Abstract
Keywords:Anxiety; Level of Fear; Taboo; Death
Opinion
There are many topics considered taboo, and some of them are death and sex. They are the subjects that many of us hesitate to discuss, yet they remain a fundamental part of life. Let’s begin with the death first. This reluctance to talk about death makes it difficult to address it tactfully, no matter how optimistic we might be about life. The mere thought of death often triggers fear and anxiety. This fear is ingrained in us, and no matter how much we try to reason with ourselves, it can overwhelm our thoughts.
Philosophers and thinkers throughout history have helped us face death by offering perspectives that ease our lives. Take Socrates, for example. He drank hemlock and accepted death with remarkable calmness. Even Jesus Christ, in his own way, confronted death. However, despite their composed approaches, they too experienced some level of fear. What sets them apart is how they managed it.
This fear of death is not the only taboo topic that complicates our lives. Another subject that remains highly taboo is sex. In fact, sex often carries more stigma than death itself. But if we were to approach these topics rationally, it would likely ease our lives, helping us engage with them intellectually and responsibly. As a society, we seem to be struggling to discuss taboos in a mature, open way. In this article, I focus on sex more than death, though both are important topics. Addressing these taboos logically and openly would lead to a more organized, cohesive society and help future generations engage with these issues thoughtfully. My recent book, Sex, Design, and Taboo in South Asia, explores the evolution of how sex is perceived, from ancient times to the present. The book examines its historical definition, how attitudes toward it have changed, and the cultural factors that shape these views. While I draw on examples from both Europe and America, I focus particularly on the South Asian context, especially Nepal and India.
In South Asia, there has been a noticeable shift in how younger generations approach the topic of sex. Many are discussing it openly on platforms like podcasts, YouTube, and social media. This marks progress. However, despite these discussions, sex remains a “hussed topic”- there is still an air of discomfort when people talk about it openly. Even though these younger generations are breaking taboos, there is still hesitance when it comes to discussing the more intimate aspects of sex, like the size of genital organs or detailed sexual anatomy. This reluctance to engage in open, straightforward conversations about sex holds us back.

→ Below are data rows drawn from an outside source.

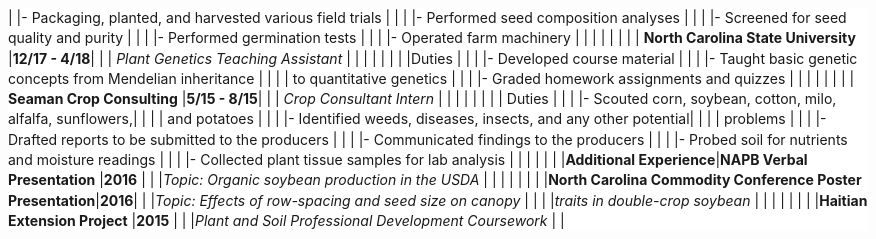 |           |- Packaging, planted, and harvested various field trials   |             |
|           |- Performed seed composition analyses                      |             |
|           |- Screened for seed quality and purity                     |             |
|           |- Performed germination tests                              |             |
|           |- Operated farm machinery                                  |             |
|           |                                                           |             |
|           | **North Carolina State University**                       |**12/17 - 4/18**|
|           | _Plant Genetics Teaching Assistant_                       |             |
|           |                                                           |             |
|           |Duties                                                     |             |
|           |- Developed course material                                |             |
|           |- Taught basic genetic concepts from Mendelian inheritance |             |
|           | to quantitative genetics                                  |             |
|           |- Graded homework assignments and quizzes                  |             |
|           |                                                           |             |
|           | **Seaman Crop Consulting**                                |**5/15 - 8/15**|
|           | _Crop Consultant Intern_       |             |
|           |                                                           |             |
|           | Duties                                                    |             |
|           |- Scouted corn, soybean, cotton, milo, alfalfa, sunflowers,|             |
|           | and potatoes                                              |             |
|           |- Identified weeds, diseases, insects, and any other potential|             |
|           | problems                                                  |             |
|           |- Drafted reports to be submitted to the producers         |             |
|           |- Communicated findings to the producers                   |             |
|           |- Probed soil for nutrients and moisture readings          |             |
|           |- Collected plant tissue samples for lab analysis          |             |
|           |                                                           |             |
|**Additional Experience**|**NAPB Verbal Presentation**                 |**2016**     |
|           |_Topic: Organic soybean production in the USDA_            |          |
|           |                                                           |             |
|           |**North Carolina Commodity Conference Poster Presentation**|**2016**|
|           |_Topic: Effects of row-spacing and seed size on canopy_    |             |
|           |_traits in double-crop soybean_                            |             |
|           |                                                           |             |
|           |**Haitian Extension Project**                              |**2015**     |
|           |_Plant and Soil Professional Development Coursework_       |             |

Historically, however, cultures like those in Nepal and India have been more open about sexual matters. Ancient texts like the Kama Sutra- a manual on sexual behavior and arts on erotica- originated in this region. Temples and architectural buildings, especially in Nepal and India, still display erotic sculptures and artworks on asanas and maithuns that celebrate sexuality. Yet, despite this rich history of open expression, discussions around sex still remain stifled in modern-day schools and public forums. It is often discussed only as a biological need or from the perspective of sexual health. However, its deeper connections to quality of life- such as its effects on longevity and overall health- are rarely addressed.
In my book, I argue that sex should be viewed as an integral part of quality of life. It is not just about biological needs or health, but about how it impacts our well-being and mental health. This shift in perspective is crucial, especially in South Asia, where patriarchal values and religious doctrines still dominate discussions around sex. These cultural barriers often link sex to issues of family honor and morality, leading to harmful practices and attitudes toward women. This is particularly evident in cases of sexual violence, where societal stigma prevents victims from speaking out or seeking justice. We have many examples of women being victims of rape in Nepal and India and we are witness of those incidents.
The paradox in South Asia is that while ancient texts and sculptures openly acknowledge sex, modern societies in the region continue to repress discussions about it. Meanwhile, in places like Europe and America, people are generally more open about sex. This stark contrast is rooted in deep-seated cultural and religious norms. Patriarchy and religious ideologies often present sex as something shameful or immoral, especially when it involves women. This cultural attitude has been perpetuated for centuries, and it has hindered societal progress.
As Michel Foucault observed, sex has often been commodified and objectified in capitalist societies. This is evident in both Western and South Asian contexts, where the commercialization of sex has led to exploitation and abuse. Moreover, patriarchy and religious scriptures have imposed regulations on women’s bodies and their dos and don’ts. If we do not address such issues and take them for granted, it will continue to regulate what is going on and victimize people, especially women even more. Lack of proper education and understanding of sex is one of the reasons why rape and sexual violence continue to rise. While there is some progress being made in the open discussion of sex, especially among younger generations, it is essential to continue pushing for more rational, egalitarian conversations. By connecting sex to a person’s overall well-being and quality of life, we can begin to treat it with the respect it deserves. Only then can we create a more open, just, and progressive society.
Conclusion
In conclusion, the time has come for us to challenge the taboos surrounding sex and death. We must approach these topics with rationality and empathy, focusing on their significance in our lives and well-being. If we do so, we can create a more informed and compassionate society-one that values equality, health, and open discourse. This is the message I hope to convey in my book, Sex, Design, and Taboo in South Asia, and I encourage everyone to join the conversation with an open mind.